TASK BRIEF:
Once the line with "X112629548Y-120224557D03*" is found in the entries below, print it and each following line exactly, stopping after the line with "X123558359Y-89817464D03*"; print nothing else.

[Dataset excerpts]
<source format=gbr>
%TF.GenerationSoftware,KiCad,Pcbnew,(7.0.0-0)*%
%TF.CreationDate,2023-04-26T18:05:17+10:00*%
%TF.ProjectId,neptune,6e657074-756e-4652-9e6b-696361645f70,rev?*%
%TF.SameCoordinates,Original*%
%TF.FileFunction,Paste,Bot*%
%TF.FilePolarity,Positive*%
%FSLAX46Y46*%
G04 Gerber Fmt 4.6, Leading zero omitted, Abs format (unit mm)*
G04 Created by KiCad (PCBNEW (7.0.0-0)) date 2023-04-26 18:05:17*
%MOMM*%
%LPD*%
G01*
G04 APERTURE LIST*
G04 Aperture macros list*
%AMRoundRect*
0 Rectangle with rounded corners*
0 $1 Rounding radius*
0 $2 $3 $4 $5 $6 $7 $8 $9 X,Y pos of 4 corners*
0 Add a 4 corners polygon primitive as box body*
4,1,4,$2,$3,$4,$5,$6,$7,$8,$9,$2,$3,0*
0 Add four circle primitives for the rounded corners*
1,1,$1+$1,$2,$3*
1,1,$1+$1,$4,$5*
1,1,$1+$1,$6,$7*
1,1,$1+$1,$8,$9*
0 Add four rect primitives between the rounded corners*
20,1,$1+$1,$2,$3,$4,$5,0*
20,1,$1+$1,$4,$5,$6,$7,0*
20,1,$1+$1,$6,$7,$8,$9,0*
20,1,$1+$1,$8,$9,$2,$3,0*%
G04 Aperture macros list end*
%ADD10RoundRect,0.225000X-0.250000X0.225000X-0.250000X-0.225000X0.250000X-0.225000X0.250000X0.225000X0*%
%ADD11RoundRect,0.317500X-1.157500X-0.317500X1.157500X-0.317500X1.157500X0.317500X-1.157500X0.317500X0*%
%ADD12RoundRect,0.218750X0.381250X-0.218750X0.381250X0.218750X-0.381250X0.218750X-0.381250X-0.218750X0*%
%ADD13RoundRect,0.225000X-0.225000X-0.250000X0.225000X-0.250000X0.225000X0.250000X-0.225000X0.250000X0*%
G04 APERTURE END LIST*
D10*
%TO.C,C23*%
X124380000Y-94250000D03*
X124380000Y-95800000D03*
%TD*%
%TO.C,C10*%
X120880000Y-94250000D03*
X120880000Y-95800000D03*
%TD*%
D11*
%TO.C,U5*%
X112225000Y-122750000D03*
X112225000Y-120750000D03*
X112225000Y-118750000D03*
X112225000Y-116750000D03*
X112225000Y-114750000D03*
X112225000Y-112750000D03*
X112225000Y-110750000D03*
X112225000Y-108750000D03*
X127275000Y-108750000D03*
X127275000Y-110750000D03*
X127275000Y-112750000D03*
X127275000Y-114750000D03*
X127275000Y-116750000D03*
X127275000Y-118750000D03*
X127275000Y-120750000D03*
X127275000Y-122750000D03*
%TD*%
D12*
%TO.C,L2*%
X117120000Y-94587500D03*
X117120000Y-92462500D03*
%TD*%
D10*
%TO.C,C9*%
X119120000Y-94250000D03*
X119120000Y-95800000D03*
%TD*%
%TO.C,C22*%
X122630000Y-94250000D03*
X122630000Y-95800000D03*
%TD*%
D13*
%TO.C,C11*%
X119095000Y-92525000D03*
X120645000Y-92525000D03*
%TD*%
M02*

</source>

...

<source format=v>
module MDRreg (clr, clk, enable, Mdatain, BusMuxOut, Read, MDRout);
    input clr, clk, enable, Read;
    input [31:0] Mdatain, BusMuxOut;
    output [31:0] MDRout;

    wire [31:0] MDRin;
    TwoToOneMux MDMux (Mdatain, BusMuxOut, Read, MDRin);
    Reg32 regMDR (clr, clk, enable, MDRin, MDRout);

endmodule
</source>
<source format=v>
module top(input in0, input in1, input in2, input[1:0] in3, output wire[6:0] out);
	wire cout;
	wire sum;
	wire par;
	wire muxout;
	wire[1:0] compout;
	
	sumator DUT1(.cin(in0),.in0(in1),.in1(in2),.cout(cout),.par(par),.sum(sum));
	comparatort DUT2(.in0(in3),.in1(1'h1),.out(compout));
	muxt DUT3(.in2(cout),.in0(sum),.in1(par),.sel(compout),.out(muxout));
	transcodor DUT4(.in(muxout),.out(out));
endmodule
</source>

==

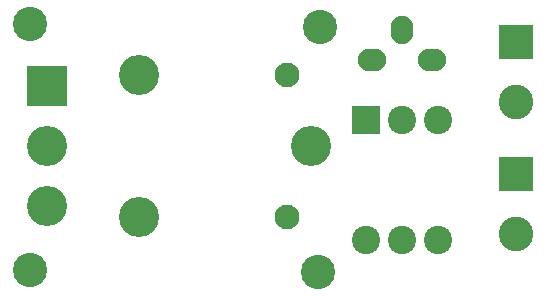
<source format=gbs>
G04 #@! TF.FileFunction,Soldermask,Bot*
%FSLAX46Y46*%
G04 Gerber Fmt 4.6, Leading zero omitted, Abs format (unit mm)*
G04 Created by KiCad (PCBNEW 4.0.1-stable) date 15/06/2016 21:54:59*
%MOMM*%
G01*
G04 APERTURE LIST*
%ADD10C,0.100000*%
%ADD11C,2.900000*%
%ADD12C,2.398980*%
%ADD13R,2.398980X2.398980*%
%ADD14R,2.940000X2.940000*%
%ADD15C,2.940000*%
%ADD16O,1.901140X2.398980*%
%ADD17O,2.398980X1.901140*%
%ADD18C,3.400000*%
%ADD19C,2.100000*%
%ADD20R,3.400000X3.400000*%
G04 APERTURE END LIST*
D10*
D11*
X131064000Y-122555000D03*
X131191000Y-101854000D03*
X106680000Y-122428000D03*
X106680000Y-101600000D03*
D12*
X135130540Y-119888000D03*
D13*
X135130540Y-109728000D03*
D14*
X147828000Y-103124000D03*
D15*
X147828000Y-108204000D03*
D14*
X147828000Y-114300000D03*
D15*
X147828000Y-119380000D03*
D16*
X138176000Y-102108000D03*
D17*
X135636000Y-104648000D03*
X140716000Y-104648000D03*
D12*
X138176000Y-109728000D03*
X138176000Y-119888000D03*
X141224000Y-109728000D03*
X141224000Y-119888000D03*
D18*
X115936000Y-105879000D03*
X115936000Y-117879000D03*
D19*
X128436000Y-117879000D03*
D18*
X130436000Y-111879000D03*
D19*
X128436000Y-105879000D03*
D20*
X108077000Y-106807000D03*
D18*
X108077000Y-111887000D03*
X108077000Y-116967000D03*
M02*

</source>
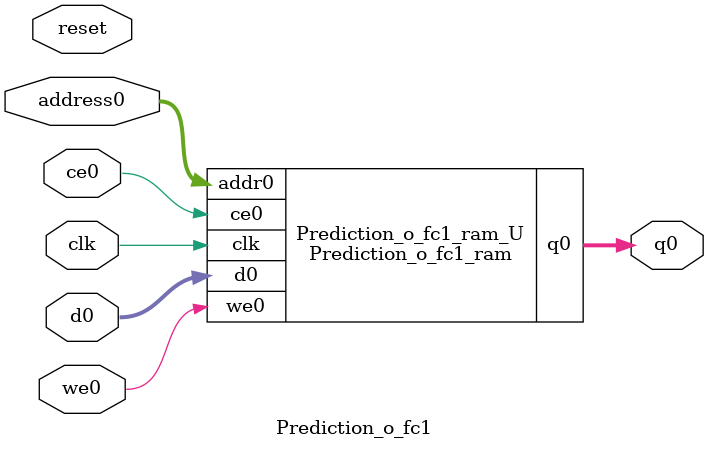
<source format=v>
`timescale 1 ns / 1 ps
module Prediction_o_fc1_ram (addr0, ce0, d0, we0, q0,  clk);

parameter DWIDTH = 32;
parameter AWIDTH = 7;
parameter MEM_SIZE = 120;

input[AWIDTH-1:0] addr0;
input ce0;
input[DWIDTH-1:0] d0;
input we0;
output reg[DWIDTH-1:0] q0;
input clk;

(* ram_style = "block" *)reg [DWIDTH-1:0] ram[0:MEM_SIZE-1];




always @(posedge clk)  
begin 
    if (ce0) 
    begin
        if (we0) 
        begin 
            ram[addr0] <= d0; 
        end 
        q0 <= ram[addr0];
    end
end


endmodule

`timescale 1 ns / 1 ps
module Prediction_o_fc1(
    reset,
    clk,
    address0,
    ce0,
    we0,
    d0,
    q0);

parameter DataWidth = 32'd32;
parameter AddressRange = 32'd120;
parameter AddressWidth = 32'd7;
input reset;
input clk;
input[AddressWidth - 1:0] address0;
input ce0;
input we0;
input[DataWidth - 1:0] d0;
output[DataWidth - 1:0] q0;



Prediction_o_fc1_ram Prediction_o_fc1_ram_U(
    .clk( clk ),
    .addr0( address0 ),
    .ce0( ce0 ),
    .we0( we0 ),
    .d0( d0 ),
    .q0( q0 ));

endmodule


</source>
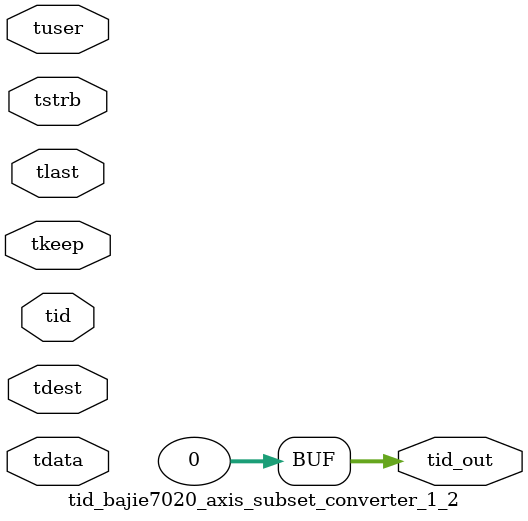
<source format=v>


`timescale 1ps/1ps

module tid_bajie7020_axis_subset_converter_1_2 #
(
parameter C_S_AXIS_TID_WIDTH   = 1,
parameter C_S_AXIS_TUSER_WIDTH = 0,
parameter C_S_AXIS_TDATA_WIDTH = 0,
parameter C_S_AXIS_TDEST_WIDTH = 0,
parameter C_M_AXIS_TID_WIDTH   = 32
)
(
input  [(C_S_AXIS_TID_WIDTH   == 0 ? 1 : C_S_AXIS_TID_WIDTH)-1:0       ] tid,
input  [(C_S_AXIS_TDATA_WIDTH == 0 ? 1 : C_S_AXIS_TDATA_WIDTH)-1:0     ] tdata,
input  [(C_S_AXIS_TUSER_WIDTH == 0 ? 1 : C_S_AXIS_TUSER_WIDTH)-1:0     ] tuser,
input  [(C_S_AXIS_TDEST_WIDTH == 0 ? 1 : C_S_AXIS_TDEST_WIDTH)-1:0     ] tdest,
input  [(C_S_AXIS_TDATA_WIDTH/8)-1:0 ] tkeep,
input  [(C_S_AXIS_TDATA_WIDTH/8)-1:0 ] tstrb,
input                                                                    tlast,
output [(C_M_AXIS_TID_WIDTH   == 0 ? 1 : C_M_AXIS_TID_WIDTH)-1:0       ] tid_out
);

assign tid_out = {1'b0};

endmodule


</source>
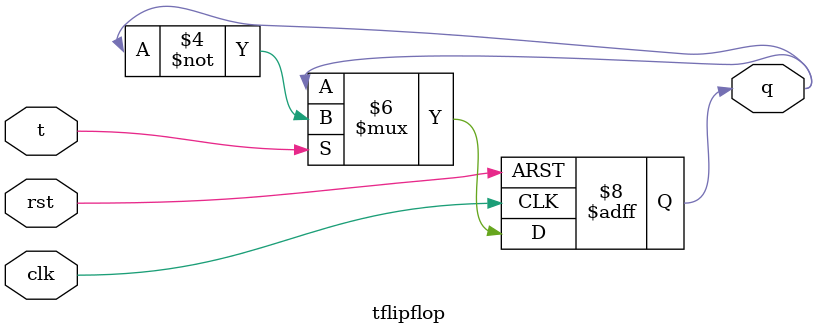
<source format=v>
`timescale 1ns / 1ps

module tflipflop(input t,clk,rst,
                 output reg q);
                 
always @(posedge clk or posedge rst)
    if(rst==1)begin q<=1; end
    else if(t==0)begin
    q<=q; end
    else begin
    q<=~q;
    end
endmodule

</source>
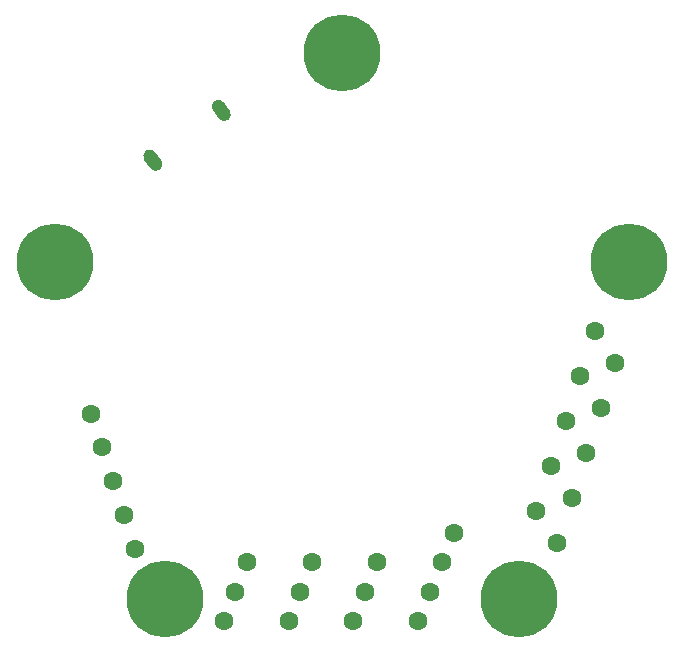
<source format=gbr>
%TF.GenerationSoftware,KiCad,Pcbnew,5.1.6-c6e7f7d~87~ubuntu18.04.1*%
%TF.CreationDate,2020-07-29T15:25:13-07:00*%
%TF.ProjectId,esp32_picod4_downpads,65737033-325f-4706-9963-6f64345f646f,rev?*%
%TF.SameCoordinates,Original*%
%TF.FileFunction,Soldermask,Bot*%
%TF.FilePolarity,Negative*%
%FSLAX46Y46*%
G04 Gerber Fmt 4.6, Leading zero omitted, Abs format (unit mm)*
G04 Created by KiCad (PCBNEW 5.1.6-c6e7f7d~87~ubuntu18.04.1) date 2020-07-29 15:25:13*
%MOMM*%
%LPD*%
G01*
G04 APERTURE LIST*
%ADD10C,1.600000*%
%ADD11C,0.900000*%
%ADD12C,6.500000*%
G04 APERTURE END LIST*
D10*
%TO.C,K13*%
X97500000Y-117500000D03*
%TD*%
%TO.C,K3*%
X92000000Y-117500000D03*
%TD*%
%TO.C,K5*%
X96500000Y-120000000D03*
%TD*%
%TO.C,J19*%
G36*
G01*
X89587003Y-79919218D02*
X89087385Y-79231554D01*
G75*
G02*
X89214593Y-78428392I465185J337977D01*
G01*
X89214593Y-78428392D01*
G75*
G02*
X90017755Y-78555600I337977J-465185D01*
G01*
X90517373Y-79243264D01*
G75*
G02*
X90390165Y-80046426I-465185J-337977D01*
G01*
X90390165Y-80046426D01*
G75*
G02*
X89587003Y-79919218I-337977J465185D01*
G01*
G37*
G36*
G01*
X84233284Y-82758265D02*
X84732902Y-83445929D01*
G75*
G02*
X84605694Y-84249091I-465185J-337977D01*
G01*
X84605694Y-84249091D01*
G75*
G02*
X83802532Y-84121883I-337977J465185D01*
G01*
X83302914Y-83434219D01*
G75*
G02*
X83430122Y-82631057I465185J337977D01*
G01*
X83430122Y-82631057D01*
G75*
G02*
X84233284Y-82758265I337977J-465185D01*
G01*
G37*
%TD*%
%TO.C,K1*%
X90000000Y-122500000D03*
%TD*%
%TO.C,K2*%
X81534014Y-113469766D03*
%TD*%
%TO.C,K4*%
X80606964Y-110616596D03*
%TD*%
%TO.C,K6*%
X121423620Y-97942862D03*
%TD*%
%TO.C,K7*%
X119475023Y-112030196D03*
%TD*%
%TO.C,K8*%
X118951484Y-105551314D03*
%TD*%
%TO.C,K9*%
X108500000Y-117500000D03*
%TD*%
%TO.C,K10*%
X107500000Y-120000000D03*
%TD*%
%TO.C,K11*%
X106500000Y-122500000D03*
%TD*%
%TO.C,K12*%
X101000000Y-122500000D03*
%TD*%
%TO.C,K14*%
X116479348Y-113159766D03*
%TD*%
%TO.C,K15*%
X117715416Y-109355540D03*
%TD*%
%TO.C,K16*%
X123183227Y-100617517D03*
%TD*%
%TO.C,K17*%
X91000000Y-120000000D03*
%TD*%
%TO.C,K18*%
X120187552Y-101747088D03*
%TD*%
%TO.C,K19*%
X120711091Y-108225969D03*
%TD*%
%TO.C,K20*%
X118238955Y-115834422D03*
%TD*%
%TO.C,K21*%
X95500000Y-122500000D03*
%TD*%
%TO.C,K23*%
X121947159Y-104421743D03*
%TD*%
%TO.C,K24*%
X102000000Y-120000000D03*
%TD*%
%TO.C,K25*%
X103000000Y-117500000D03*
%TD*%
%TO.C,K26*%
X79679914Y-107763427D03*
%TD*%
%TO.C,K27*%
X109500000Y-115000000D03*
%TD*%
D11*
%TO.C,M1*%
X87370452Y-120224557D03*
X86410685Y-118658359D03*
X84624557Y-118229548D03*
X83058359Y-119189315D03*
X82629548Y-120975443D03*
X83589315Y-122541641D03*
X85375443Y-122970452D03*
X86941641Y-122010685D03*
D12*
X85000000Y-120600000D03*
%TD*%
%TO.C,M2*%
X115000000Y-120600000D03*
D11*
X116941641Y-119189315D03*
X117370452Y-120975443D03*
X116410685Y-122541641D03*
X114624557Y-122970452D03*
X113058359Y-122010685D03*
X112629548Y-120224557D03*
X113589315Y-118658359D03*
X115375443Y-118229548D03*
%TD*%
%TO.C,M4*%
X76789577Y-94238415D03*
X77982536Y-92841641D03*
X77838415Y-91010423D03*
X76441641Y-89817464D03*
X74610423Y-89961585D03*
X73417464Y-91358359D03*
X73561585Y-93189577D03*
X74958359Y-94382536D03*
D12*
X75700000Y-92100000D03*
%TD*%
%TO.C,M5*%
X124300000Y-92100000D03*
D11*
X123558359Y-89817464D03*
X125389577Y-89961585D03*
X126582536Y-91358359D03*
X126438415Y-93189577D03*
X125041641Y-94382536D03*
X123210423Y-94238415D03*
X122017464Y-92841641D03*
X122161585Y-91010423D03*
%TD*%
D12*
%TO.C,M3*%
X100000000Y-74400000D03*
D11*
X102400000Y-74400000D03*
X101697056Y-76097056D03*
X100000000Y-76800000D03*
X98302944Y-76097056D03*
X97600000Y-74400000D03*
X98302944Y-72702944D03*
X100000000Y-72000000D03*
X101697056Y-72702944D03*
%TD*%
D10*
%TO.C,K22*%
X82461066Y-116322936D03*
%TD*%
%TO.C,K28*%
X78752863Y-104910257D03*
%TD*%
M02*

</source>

ANSWER FOR THE TASK:
X112629548Y-120224557D03*
X113589315Y-118658359D03*
X115375443Y-118229548D03*
%TD*%
%TO.C,M4*%
X76789577Y-94238415D03*
X77982536Y-92841641D03*
X77838415Y-91010423D03*
X76441641Y-89817464D03*
X74610423Y-89961585D03*
X73417464Y-91358359D03*
X73561585Y-93189577D03*
X74958359Y-94382536D03*
D12*
X75700000Y-92100000D03*
%TD*%
%TO.C,M5*%
X124300000Y-92100000D03*
D11*
X123558359Y-89817464D03*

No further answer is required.